Excerpted text:
Now when you search for your entities you get returned BlogPost instances from ezcSearchs Solr interface:

<?php
// initialize a pre-configured query
$q = $session->createFindQuery( 'BlogPost' );
$searchWord = 'test';

// where either body or title contains thr $searchWord
$q->where(
    $q->lOr(
        $q->eq( 'body', $searchWord ),
        $q->eq( 'title', $searchWord )
    )
);
$searchedBlogPosts = $session->find( $q );

These instances are detached from the EntityManager when they get returned from ezcSearch and can be merged back into the persistence context:

<?php
$searchedBlogPosts[0]->setTitle("ChangeFoo");
$em->merge($searchedBlogPosts[0]);

Read about Merging, Detached instances and other cool stuff of Doctrines object model in the Working with Objects chapter of the manual.

[Stored data entries]
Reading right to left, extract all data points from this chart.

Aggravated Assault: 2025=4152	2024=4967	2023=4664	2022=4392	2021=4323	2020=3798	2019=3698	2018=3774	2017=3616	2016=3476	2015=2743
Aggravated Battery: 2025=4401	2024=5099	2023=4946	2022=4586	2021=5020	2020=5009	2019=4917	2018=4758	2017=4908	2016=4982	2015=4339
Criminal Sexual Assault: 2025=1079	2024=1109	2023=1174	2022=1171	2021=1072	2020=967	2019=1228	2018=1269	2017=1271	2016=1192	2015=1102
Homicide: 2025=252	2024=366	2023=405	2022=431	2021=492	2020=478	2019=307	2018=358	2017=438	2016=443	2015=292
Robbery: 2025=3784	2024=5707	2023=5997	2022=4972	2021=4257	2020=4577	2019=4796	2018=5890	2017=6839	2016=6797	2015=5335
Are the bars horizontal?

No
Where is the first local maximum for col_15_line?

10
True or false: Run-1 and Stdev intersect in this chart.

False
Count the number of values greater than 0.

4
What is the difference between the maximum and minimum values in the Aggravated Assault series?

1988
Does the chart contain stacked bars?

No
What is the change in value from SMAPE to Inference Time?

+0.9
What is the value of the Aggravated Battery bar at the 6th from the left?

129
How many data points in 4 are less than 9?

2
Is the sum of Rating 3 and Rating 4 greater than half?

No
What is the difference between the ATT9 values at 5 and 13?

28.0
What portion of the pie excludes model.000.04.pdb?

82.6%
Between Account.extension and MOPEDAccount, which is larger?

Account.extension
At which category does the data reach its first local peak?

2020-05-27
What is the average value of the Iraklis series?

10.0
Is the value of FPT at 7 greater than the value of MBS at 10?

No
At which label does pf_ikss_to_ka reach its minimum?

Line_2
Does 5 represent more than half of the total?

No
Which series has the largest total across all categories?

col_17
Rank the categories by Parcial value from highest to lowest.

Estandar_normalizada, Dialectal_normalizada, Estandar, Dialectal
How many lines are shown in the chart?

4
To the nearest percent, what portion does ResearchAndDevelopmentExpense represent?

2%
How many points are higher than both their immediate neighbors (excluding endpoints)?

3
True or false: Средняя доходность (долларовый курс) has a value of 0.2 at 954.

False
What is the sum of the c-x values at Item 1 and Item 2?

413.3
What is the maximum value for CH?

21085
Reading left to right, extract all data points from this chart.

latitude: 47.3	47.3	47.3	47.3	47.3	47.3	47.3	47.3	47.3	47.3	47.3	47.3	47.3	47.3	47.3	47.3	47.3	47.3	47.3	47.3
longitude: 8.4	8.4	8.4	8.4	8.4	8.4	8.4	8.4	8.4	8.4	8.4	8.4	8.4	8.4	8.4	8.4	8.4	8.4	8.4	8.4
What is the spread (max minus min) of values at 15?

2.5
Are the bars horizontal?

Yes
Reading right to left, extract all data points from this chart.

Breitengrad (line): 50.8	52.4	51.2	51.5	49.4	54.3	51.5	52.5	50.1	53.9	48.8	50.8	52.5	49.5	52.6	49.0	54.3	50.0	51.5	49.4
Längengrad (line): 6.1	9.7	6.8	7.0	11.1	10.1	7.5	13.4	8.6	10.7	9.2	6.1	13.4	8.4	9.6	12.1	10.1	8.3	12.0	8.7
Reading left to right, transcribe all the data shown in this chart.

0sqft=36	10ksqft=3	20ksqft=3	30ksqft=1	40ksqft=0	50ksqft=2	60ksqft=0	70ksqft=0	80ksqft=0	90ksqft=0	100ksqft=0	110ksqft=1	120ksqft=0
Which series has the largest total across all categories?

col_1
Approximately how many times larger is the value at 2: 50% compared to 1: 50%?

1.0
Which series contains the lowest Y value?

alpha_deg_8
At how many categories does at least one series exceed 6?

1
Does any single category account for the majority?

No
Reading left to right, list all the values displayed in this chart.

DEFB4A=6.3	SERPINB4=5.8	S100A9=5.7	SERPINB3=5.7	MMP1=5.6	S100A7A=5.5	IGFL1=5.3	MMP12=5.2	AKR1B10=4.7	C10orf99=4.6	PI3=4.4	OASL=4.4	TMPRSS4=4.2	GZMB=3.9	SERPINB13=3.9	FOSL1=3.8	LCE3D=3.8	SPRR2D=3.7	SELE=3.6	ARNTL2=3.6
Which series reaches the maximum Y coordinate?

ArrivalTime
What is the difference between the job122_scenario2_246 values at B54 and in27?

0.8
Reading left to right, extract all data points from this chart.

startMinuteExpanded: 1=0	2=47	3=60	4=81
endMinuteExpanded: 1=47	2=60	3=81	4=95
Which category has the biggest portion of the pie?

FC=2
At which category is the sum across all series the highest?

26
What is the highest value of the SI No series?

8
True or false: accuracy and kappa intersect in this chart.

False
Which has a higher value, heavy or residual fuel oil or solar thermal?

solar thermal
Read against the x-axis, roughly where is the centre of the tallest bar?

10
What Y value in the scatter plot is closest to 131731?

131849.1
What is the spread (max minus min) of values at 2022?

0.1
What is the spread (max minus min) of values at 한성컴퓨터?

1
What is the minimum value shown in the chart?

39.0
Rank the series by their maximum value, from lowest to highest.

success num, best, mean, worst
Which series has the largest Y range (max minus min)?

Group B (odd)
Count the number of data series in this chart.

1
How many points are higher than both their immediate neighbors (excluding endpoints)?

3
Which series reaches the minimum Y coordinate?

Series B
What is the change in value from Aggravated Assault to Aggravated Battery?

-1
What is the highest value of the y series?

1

Tasks to complete:
a) Answer each question from the excerpt on searching BlogPost entities with ezcSearch:
(i) What value is assigned to $searchWord in the first code block?
(ii) Which two fields are checked for that search word?
(iii) Which chapter of the manual does the excerpt name for reading about Merging and Detached instances?
b) Reproduce verbatim the part of the excerpt on searching BlogPost entities with ezcSearch that opens with the words containing "These instances are" and closes with "of the manual.".

Solved problems:
a)
(i) 'test'
(ii) body and title
(iii) the Working with Objects chapter

b)
These instances are detached from the EntityManager when they get returned from ezcSearch and can be merged back into the persistence context:

<?php
$searchedBlogPosts[0]->setTitle("ChangeFoo");
$em->merge($searchedBlogPosts[0]);

Read about Merging, Detached instances and other cool stuff of Doctrines object model in the Working with Objects chapter of the manual.